The larger statutory context of the impugned provisions, which addresses soliciting more directly, leads me to the conclusion that s. 3(2)(f) of the Act and s. 177(2) of the Highway Traffic Act were intended to control the expressive activity of soliciting while on a roadway. This conclusion does not detract from my earlier finding that their dominant aspect is the regulation…in the interests of public safety, efficient circulation, and public enjoyment of public thoroughfares. It is simply that…the legislation has the incidental purpose of restricting soliciting which is an expressive activity. (para. 126).

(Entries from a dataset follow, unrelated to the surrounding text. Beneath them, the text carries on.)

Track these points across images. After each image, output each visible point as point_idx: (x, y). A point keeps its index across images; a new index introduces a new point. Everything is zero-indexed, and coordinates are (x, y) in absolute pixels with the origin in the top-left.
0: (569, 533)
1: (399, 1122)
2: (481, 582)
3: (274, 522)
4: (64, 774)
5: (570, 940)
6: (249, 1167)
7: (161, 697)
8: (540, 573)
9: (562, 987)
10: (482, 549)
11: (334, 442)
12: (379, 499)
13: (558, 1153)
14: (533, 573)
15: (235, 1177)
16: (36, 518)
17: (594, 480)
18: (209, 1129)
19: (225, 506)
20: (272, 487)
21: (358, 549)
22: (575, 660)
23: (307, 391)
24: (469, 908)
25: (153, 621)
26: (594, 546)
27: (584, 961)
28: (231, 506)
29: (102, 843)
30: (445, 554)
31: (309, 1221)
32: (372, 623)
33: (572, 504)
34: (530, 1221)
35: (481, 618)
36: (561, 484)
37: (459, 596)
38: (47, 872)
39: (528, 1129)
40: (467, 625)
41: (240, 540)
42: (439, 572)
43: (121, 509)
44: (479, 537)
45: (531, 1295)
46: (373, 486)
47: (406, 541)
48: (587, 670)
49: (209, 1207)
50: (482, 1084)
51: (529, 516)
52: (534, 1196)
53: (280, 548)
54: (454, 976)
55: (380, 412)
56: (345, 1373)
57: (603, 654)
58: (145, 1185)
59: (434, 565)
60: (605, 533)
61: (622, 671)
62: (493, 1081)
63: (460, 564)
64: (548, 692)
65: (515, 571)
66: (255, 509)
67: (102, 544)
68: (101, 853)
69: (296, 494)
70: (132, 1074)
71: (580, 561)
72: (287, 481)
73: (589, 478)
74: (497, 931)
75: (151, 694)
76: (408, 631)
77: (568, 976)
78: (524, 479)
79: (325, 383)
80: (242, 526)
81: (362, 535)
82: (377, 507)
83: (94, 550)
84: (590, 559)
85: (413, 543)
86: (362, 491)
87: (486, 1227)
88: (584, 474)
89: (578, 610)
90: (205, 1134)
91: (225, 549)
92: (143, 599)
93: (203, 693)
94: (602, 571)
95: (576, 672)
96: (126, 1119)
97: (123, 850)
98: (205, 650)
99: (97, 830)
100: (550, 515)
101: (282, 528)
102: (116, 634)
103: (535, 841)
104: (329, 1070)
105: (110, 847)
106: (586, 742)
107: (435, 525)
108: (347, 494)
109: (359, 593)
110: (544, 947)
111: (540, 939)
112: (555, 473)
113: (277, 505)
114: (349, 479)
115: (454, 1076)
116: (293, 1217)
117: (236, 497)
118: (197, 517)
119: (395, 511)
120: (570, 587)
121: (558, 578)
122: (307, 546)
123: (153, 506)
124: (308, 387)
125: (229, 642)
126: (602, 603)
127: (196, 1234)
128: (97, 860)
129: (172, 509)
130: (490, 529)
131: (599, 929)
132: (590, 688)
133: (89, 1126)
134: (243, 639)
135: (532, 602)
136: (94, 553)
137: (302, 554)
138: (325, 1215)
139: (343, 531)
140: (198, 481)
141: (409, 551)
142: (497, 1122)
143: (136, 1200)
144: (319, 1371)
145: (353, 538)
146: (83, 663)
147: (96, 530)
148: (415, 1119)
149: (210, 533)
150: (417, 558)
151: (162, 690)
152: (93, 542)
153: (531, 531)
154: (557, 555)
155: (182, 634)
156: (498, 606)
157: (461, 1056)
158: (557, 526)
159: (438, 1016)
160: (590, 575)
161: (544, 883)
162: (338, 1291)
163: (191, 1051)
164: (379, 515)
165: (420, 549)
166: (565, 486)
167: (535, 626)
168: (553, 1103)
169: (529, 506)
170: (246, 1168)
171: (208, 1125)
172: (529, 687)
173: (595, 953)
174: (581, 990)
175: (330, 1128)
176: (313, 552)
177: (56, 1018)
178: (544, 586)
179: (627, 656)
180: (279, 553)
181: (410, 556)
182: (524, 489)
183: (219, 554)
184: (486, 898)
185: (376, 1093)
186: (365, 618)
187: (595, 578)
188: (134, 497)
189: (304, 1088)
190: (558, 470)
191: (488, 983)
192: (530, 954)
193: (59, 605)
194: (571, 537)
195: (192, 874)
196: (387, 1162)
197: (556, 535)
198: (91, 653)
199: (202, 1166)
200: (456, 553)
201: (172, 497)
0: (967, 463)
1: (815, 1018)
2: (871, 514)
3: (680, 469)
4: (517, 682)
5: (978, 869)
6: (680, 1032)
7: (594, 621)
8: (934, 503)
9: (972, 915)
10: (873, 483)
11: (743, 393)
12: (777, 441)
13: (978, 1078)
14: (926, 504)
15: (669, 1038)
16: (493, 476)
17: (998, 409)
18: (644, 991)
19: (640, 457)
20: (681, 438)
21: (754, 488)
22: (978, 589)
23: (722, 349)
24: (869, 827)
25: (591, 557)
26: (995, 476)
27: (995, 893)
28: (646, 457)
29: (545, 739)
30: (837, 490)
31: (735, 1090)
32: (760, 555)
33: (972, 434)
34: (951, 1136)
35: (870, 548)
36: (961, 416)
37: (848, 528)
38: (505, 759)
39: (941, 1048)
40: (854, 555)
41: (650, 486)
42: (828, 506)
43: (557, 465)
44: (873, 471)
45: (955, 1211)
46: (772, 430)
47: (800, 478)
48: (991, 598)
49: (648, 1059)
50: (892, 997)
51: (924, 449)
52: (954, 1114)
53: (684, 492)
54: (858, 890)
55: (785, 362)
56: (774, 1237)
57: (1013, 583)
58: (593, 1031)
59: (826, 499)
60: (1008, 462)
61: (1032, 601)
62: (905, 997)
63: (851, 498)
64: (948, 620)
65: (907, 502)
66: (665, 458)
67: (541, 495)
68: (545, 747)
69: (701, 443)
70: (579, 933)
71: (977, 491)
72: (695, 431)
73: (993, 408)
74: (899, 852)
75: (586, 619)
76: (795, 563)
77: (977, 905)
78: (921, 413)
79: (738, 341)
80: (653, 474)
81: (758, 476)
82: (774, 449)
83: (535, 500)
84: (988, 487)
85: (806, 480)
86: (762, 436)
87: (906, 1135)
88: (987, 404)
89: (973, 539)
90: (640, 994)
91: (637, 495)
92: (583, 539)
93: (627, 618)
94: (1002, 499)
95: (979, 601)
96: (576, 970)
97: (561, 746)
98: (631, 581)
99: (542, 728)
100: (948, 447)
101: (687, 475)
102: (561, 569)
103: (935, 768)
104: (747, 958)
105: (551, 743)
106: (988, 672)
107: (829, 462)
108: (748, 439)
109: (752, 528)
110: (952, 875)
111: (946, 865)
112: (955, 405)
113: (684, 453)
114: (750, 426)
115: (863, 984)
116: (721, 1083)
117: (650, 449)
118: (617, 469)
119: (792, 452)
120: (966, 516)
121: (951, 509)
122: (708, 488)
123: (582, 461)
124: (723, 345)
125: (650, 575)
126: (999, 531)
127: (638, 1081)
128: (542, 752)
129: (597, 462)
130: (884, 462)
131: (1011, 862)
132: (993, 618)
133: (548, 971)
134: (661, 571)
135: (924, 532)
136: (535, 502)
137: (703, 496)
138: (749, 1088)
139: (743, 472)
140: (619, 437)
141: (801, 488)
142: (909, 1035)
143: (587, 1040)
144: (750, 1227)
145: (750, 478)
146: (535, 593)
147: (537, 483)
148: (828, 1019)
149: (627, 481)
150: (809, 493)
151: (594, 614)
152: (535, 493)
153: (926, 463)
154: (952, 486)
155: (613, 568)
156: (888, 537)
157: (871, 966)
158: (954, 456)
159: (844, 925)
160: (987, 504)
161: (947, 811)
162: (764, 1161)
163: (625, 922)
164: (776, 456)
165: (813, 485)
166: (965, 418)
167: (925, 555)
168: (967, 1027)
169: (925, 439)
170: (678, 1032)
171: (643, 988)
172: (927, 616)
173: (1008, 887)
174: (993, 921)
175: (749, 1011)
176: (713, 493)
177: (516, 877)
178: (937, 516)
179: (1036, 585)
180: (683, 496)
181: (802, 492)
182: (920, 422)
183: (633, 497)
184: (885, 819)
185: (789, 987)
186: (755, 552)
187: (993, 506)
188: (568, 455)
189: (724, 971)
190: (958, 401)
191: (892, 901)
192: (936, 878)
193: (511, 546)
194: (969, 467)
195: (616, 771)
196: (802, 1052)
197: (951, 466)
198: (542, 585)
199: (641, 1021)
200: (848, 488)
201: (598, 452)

Because he found the provisions to infringe section 2(b) of the Charter, it was necessary for Justice Juriansz to conclude with a section 1 analysis which considers whether such infringement is ultimately justified. In his estimation, the objective of regulating pedestrians and vehicles on roadways is important enough to warrant overriding 2(b) within this context. Furthermore, prohibiting people from soliciting a vehicle while on a roadway is rationally connected to this legislative objective. Further still, because beggars are still able to express their message in alternative ways, the impugned provisions impair the appellants’ right of expression as minimally as possible. Finally, Justice Juriansz concluded that the deleterious effects do not outweigh the benefits of the limits imposed by the provisions.

Perhaps sensing what would turn out to be an ensuing flood of criticism, Justice Juriansz was sure to remind us that, although he was a man of great emotional sensitivity, his hands were tied by precedent:

While the appellants’ conditions of economic disadvantage may be deserving of sympathy, they have not established they are entitled to a response that is constitutional in nature on the facts of the case.

It will be shortly revealed whether the Supreme Court is of like mind and heart.